As we slowly continue our migration to Prometheus alarms with AlertManager, we took a strategy of building out a vague set of alerts and then building more accurate, narrowed down ones after we see them firing. In this case, I want to share an example of how we noticed an issue, built out more accurate alarms to identify precisely the source to reduce resolution time, and then fixed the said issue.

We currently use all of the rules that are provided by kubernetes-monitoring/kubernetes-mixin repository. In our case, we started seeing the KubeDaemonSetRolloutStuck firing, which meant that certain pods were reporting that they were not ready. However, we started doing some basic PromQL queries and noticed that all of these pods were up, running, and functional; their Ready condition status was, however, not True.

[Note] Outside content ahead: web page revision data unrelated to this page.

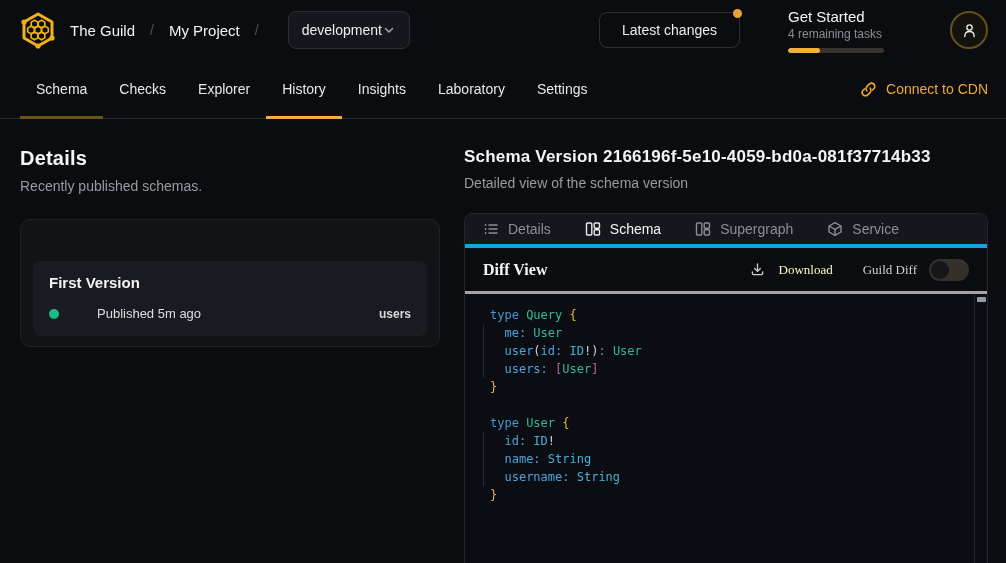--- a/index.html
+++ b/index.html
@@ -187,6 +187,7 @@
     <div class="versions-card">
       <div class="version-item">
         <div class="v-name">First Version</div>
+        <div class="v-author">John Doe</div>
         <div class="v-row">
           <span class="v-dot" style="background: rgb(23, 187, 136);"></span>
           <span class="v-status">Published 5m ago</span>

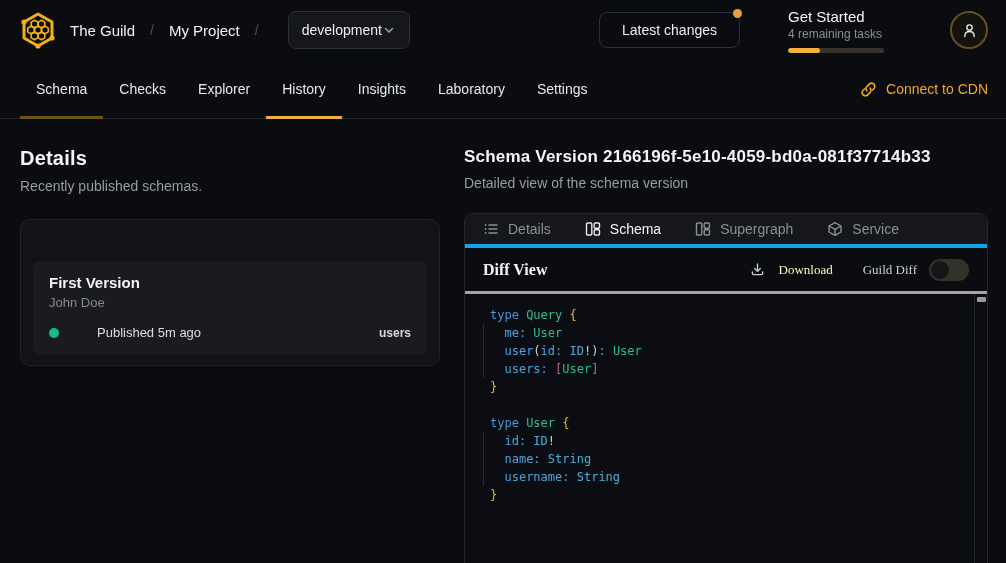--- a/index.html
+++ b/index.html
@@ -100,7 +100,7 @@
   }
   .cl { height:18px; white-space:pre; position:relative; padding-left:0; }
   .cl.g::before { content:""; position:absolute; left:-7px; top:0; bottom:0; width:1px; background:#262a33; }
-  .code-lines { position:relative; margin-left:11px; }
+  .code-lines { position:relative; margin-left:5px; }
   .tk-kw { color:var(--tk-kw); } .tk-tn { color:var(--tk-tn); }
   .tk-fd { color:var(--tk-fd); } .tk-sc { color:var(--tk-sc); }
   .tk-br { color:var(--tk-br); } .tk-bk { color:var(--tk-bk); }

At this stage, we figured the next step would be finding a way to figure out the exact affecting pods more reliably. Therefore, we can alert those specific pods instead of a DaemonSet, in general, and avoid having to do all the research of figuring out which pods aren’t working for a much faster resolution time. We started with something as simple as this:

kube_pod_status_ready{condition="false"} == 1

We then proceeded to add a few more bits that are necessary for monitoring our infrastructure and joined them to both the pod info (to get the node) and pod owner metrics. Afterward, we reshuffled some labels so that we could adequately do inhibitions inside our monitoring infrastructure.

Once we implemented that, we went from a few firing alerts for DaemonSets to ~50ish firing (but the initial alert was inhibited). While there are more alerts overall, they’re all grouped by DaemonSet *and* include pod information. Therefore, it actually still fired 6 alerts in our monitoring system. But this time, we have complete information regarding the nodes and pods affected; therefore, we could start getting all the necessary information to resolve things.

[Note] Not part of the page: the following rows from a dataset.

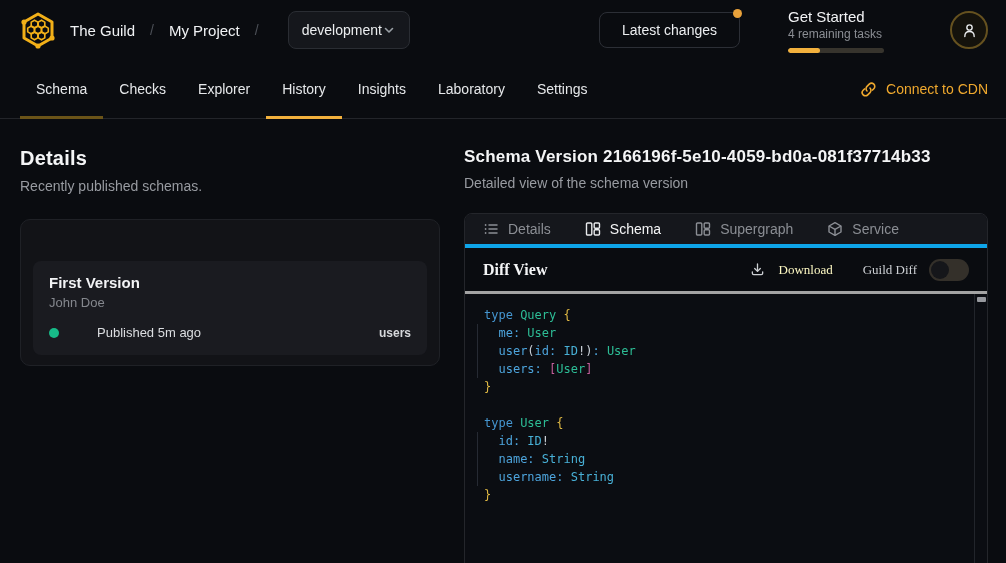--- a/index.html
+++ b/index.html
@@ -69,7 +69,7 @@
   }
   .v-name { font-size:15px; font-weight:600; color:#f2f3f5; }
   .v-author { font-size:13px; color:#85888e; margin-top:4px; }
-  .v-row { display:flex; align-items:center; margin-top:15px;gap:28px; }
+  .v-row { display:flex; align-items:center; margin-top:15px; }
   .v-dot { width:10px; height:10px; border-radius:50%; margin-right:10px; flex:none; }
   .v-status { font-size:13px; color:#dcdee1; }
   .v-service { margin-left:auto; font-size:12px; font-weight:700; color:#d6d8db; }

At this point, we started noticing that these issues are all affecting specific nodes within the infrastructure for those DaemonSets by using this PromQL query, which helped us start narrowing down what was the most common issue across these nodes:

sum ((kube_pod_status_ready{condition="false"} == 1) + on(pod)

group_left(node) (0 * kube_pod_info)) by (node)

We started by deleting all of the affected pods and seeing if they would come back cleanly. In our architecture, killing and restarting these pods has no effect overall in the health of the system. Once we deleted all of the pods that were in an unready state, we noticed that they were coming back up with the Ready condition set to True, which means that everything was okay and all the alarms got cleared out.

Now, we hit a point where we know that everything is back up and running, but we still don’t know what happened exactly. It’s time to start digging and investigating the precise root cause of this issue. Solving mysteries by intense testing and deduction brings me joy. But that’s for another small post that goes through the step-by-step process!